Cause: Loading all lists and immediately fetching cards for every list at once generates many parallel requests. Trello's rate limit is 300 requests per 10 seconds per API key — a board with 10 lists triggers 11 requests simultaneously, which can overwhelm the per-token limit (100/10s) if other calls are in flight.

Solution: Fetch list metadata once (store in App State), then load cards for lists only as the user scrolls to them. Alternatively, cache the first board fetch in App State and only refresh on explicit pull-to-refresh to reduce request frequency.

### Cards ListView is empty but GetListCards shows data in the Response tab

Cause: The listId variable being passed to GetListCards is empty or incorrect. This happens when the parent GetBoardLists ListView doesn't pass the current list item's ID to the child cards call.

Solution: In your FlutterFlow board page, check the Backend Query configuration for the nested cards ListView. Make sure the listId variable is set to 'From Widget' → the parent list item's JSON Path $[*].id (not a hardcoded value). Use the Response & Test tab with a specific listId to confirm the call returns cards when given the correct ID.

### XMLHttpRequest error on web build — board works on mobile

Cause: Browser CORS enforcement blocks direct calls to api.trello.com on published FlutterFlow web builds. Trello does include CORS headers for some origins, but custom domains may be blocked depending on their CORS configuration.

Solution: Route all Trello API calls through a Firebase Cloud Function that sets Access-Control-Allow-Origin: * headers. The FlutterFlow web app calls the Cloud Function URL instead of api.trello.com directly. This approach also moves the key and token to a safe server-side location.

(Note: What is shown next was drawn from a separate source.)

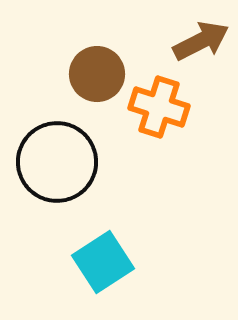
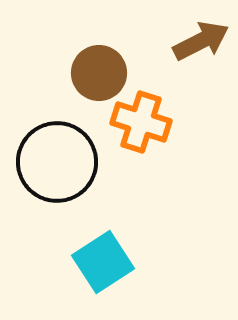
brown circle: moved 2 px right, 1 px up
orange cross: moved 18 px left, 15 px down
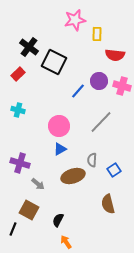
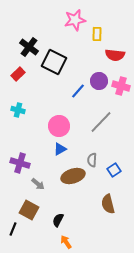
pink cross: moved 1 px left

## Frequently asked questions

### Why doesn't Trello use an Authorization header like other tools?

Trello's API was designed before Bearer token authentication became a widespread standard for REST APIs. Its key+token URL-parameter approach is a legacy design choice. The API has kept this pattern for backward compatibility. Functionally it works the same way — the key and token authenticate every request — but they appear in the URL rather than a header.

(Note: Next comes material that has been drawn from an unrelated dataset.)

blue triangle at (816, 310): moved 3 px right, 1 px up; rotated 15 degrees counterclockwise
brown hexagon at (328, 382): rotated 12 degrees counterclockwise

### Is it safe to put the Trello API key in App Constants in FlutterFlow?

The API key alone is not sensitive — it identifies your application but cannot authenticate requests without the token. The token is more sensitive because it grants write access to your Trello account. For read-only boards in internal tools, storing the token in App Constants is a pragmatic trade-off. For consumer-facing apps or any app where the board contains sensitive data, route write operations through a Cloud Function and consider read-only scoped tokens where possible.

### Can I display multiple boards in the same FlutterFlow app?

Yes. Use GET /members/me/boards?key={{key}}&token={{token}} to fetch all boards the account can access. Store the board list in App State and build a board-picker screen. When the user selects a board, store its ID in App State and use it as the boardId variable for all subsequent list and card calls. The board ID appears in each board's URL after /b/.

### Does this tutorial work for Trello Business Class or Premium accounts?

Yes. The REST API is identical across all Trello plans (Free, Standard, Premium, Enterprise). The API key and token generation process is the same, and all endpoints covered in this tutorial are available on every plan. Some Trello features like advanced checklists, dependencies, or timeline views may have additional API fields not covered here.

### How do I move a card from one list to another in FlutterFlow?

A card move is a PUT /cards/{cardId} request with the idList body parameter set to the destination list ID. In FlutterFlow, create a MoveCard API Call with method PUT, endpoint /cards/{{cardId}}?key={{key}}&token={{token}}, and a body of {"idList": "{{newListId}}"}. Add this as an action to a long-press or swipe gesture on each card widget. For write security, route this through a Cloud Function instead of calling Trello's API directly.